L'identification, la qualification, la segmentation de ces énormes bases
demandent des outils performants, mais souvent difficiles à intégrer et très
structurants, comme ont pu l'être, il y a quelques années, les ERP. Après la
vague des grands chantiers, qui a essentiellement concerné le secteur des
services, on assiste à une intégration pas à pas, fonction par fonction. «
Dans le B to C, l'intégration des progiciels est faible, de l'ordre de 20 %.
Ces sociétés implantent les modules un par un : centre de contacts, force de
vente, gestion de campagnes marketing, etc. Les services marketing sont
déconnectés de la production : ils ont leur base de données propre. A cause des
volumes de données, il existe deux bases, une pour les prospects, une autre
pour les clients, et les deux ne dialoguent pas. Le mur entre services
marketing et commerciaux est toujours là »,
estime Philippe
Nieuwbourg, directeur associé du cabinet Marcom Generation. Pour ce
spécialiste, la majorité des entreprises, B to C et B to B confondus, est
encore sous-équipée en matière d'outils CRM, seules 10 % environ auraient
implanté un outil informatique de gestion de la relation client. Les principaux
freins à ce déficit d'informatisation sont d'abord la qualité des données,
souvent mauvaise, ensuite les problèmes d'intégration entre les systèmes
d'information de natures différentes et, enfin, l'organisation même des
sociétés.
Des éditeurs spécialisés
Si l'on considère
la question de l'équipement en progiciels de CRM, le B to C ne semble pas le
marché le plus intéressant pour les grands programmes généralistes, type
Siebel, PeopleSoft, Oracle ou SAP. « Ces systèmes ne sont pas adaptés au B to
C. Ils ne respectent pas la différence entre le service marketing et sa base de
prospects, et le service commercial orienté client », indique Philippe
Nieuwbourg. Selon lui, des éditeurs de taille plus modeste, comme Pivotal, et
surtout des spécialistes des campagnes marketing (AIMS, Marketic) ou des
centres de contacts et du SFA (Selligent, KDP, Novacial) seraient plus adaptés
aux activités B to C. Est également cité Chordiant dans la banque et le retail.

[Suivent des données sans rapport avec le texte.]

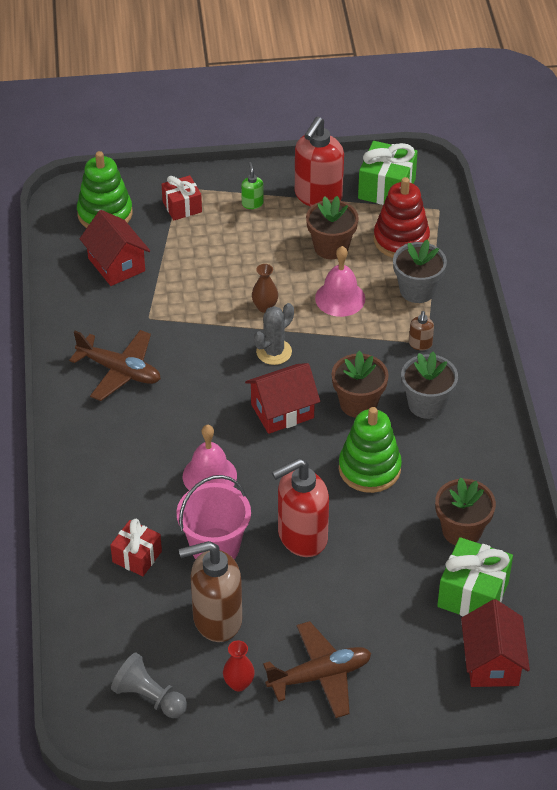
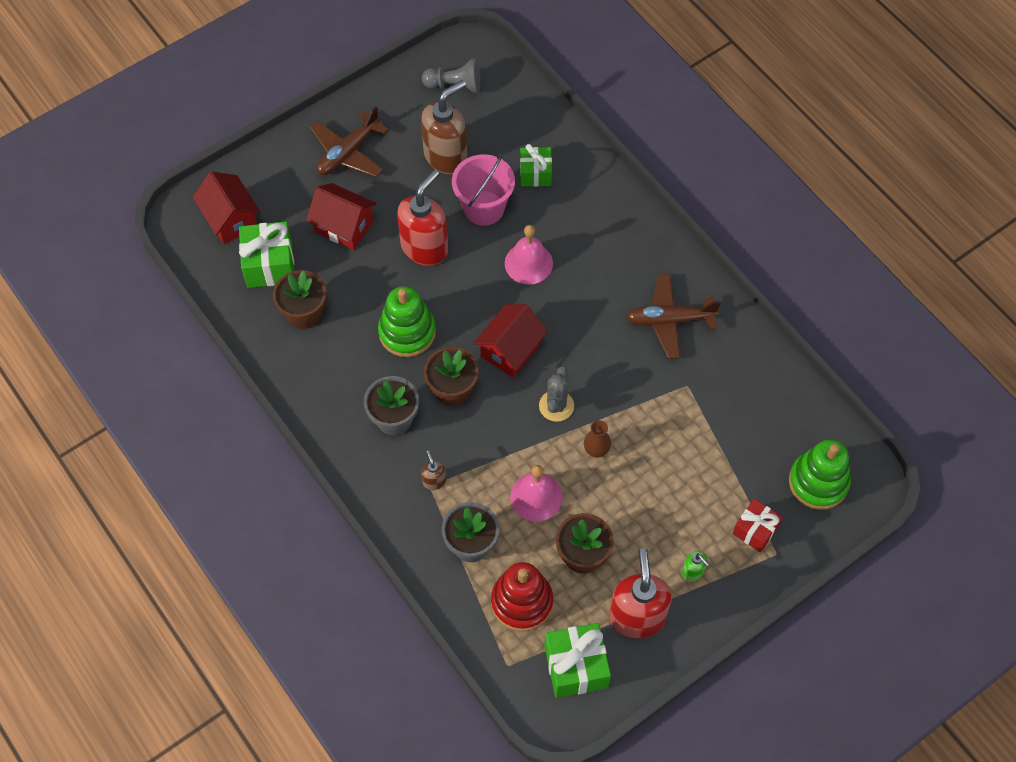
camera: 150 degrees right, 15 degrees up
(116, 265) = (760, 428): red house -> red house (344, 226)
(137, 557) = (535, 173): red gift -> green gift
(239, 684) = (401, 121): red vase -> none

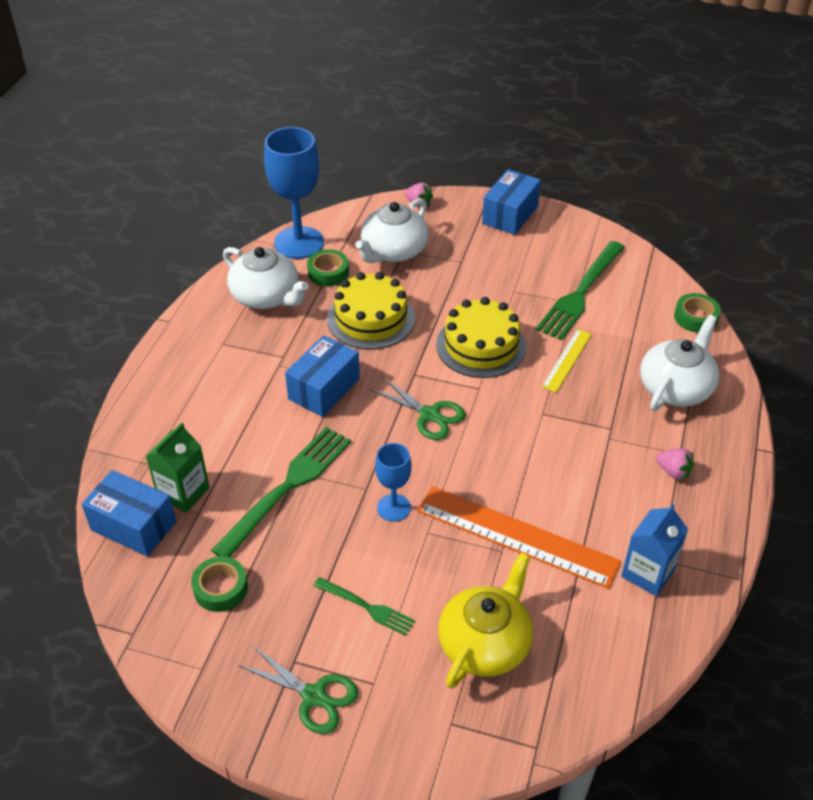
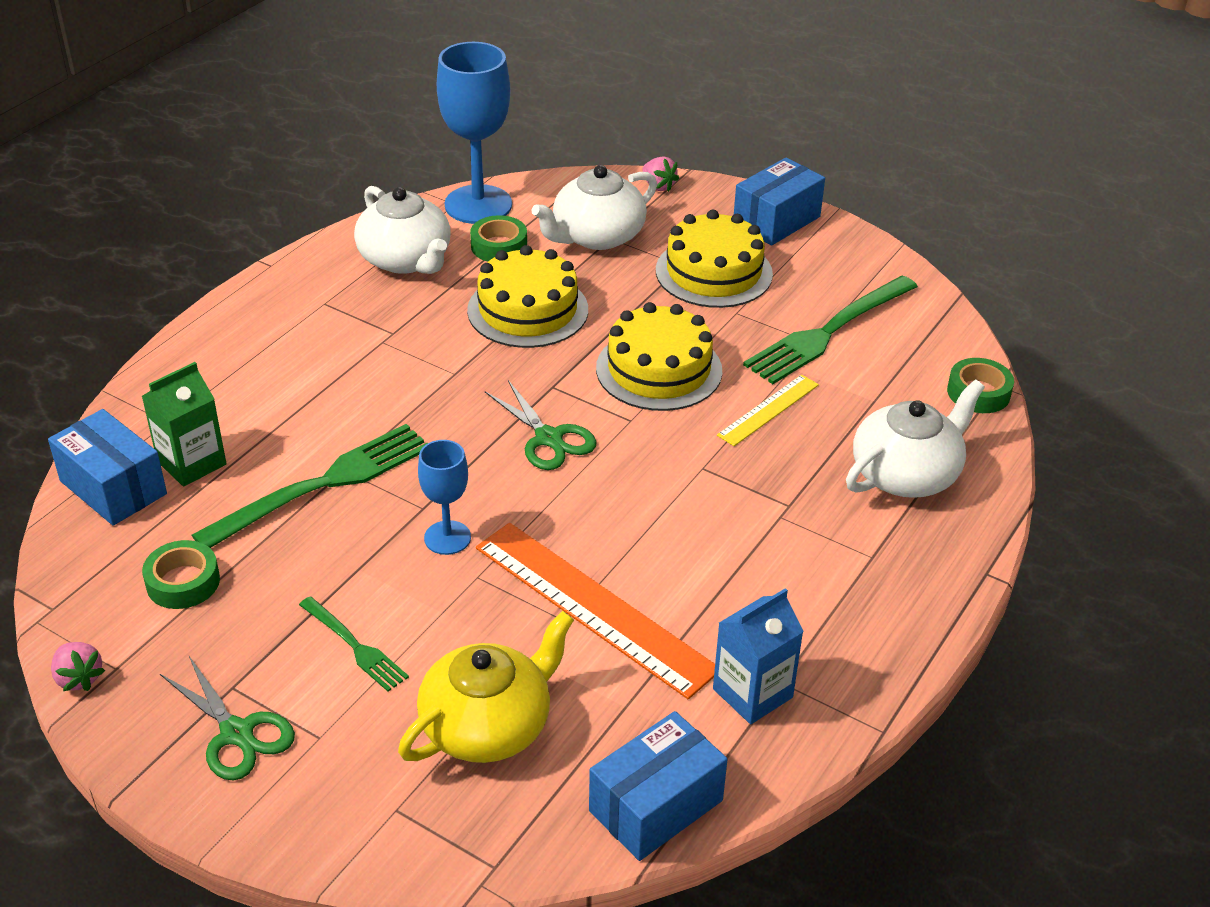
camera: 15 degrees right, 5 degrees down
(324, 389) = (426, 380): blue box -> blue box (656, 805)
(485, 263) = (714, 272): none -> yellow cake
(673, 471) = (851, 576): pink strawberry -> pink strawberry (79, 678)

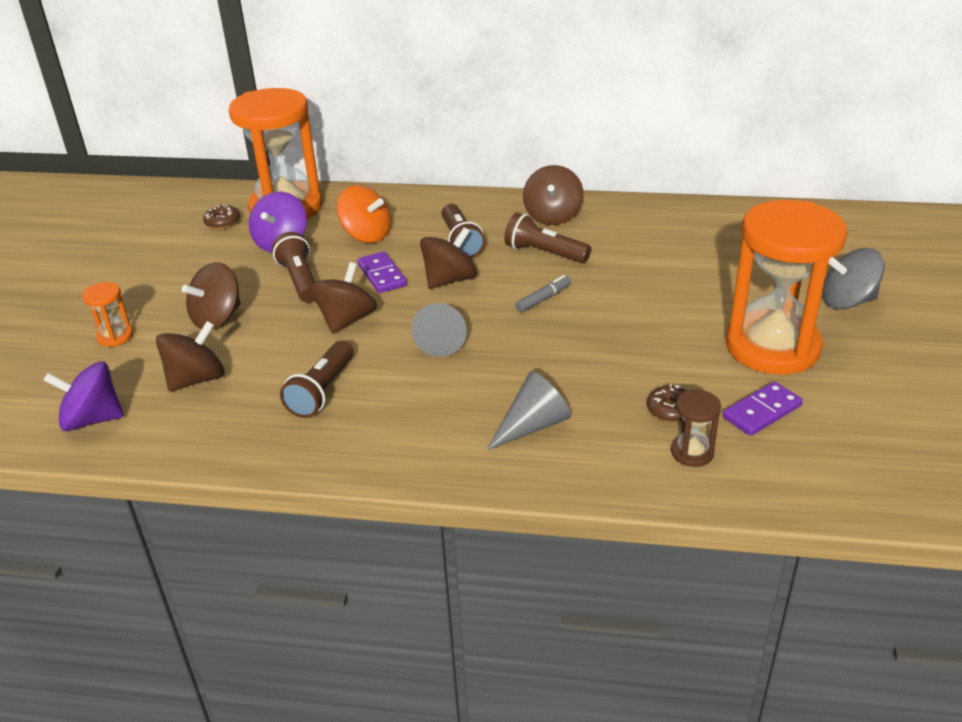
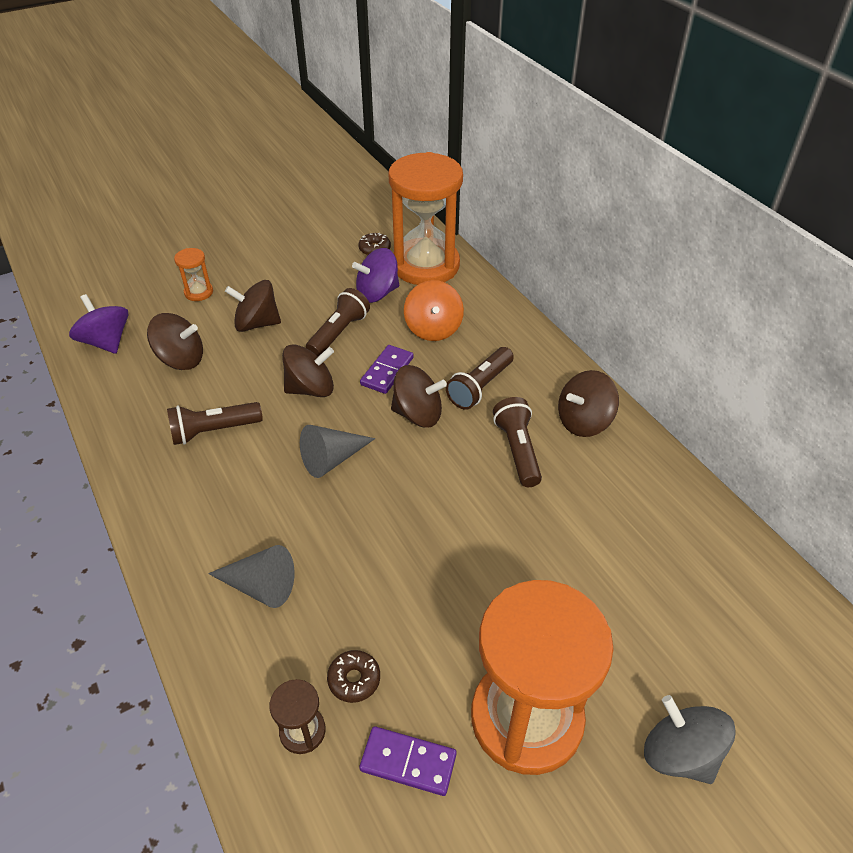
camera: 50 degrees right, 10 degrees up
(543, 299) = (446, 490): grey marker -> none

C'est le cas, par exemple, chez l'assureur Axa (voir en page 52) qui utilise ce
progiciel. Un avis que ne partage pas Hervé Drevot, associé chez Valoris. Pour
ce consultant, spécialiste du CRM, les quatre grands éditeurs généralistes ont
des offres intéressantes et la place des indépendants va se réduire comme peau
de chagrin. A moins qu'ils se spécialisent sur un marché, comme E.piphany pour
la gestion des campagnes marketing, ou comme Pivotal qui vise les entreprises
ne pouvant s'offrir les progiciels intégrés, trop coûteux. Reste qu'il est
difficile, dans un contexte de grandes masses de données, de mettre au point la
fameuse relation en "one-to-one", Graal du marketing. Avec des bases de 15
millions de clients, telles qu'on les trouve chez les opérateurs télécom ou
même de 40 millions pour EDF, on en est réduit, au mieux, à faire du
"one-to-niche". C'est du moins la conviction de
Laurent Ridoux,
associé pour l'offre CRM chez Deloitte Consulting, pour qui la différence
prépondérante entre projets B to B et B to C reste le volume de données : « En
B to C, derrière l'installation d'un système informatique, il y a l'activation
de services en quasi temps réel, et donc un besoin d'interconnexions
élabo-rées, avec une parfaite synchronisation des canaux. » Les échecs récents
de certains projets CRM seraient dus à la déception des entreprises qui ont
installé des outils informatiques coûteux, mais sans changer leur culture
client. « Les progiciels fonctionnent ! Les échecs proviennent à 80 % de la
méthodologie employée et des gens qui utilisent ces systèmes. En fait, les
sociétés ont vu le CRM comme un outil de fidélisation, d'up et de cross
selling, mais pas comme un moyen d'améliorer la qualité du service clients »,
analyse Philippe Nieuwbourg. « Les raisons de ces échecs sont à chercher dans
la focalisation des dirigeants sur la technologie et une surestimation des
capacités des logiciels. Ils ont oublié les autres leviers, comme
l'optimisation des processus, la connaissance client ou la motivation et la
rémunération des hommes », surenchérit Hervé Drevot. Manager de TBWA\Data,
filiale CRM du groupe de communication éponyme spécialisée en B to C, Jacques
Ehny estime que les problèmes rencontrés par les entreprises vis-à-vis du CRM
proviennent essentiellement de cette approche technologique : « Jusqu'à
présent, les projets CRM consistaient à mettre en oeuvre des outils techniques.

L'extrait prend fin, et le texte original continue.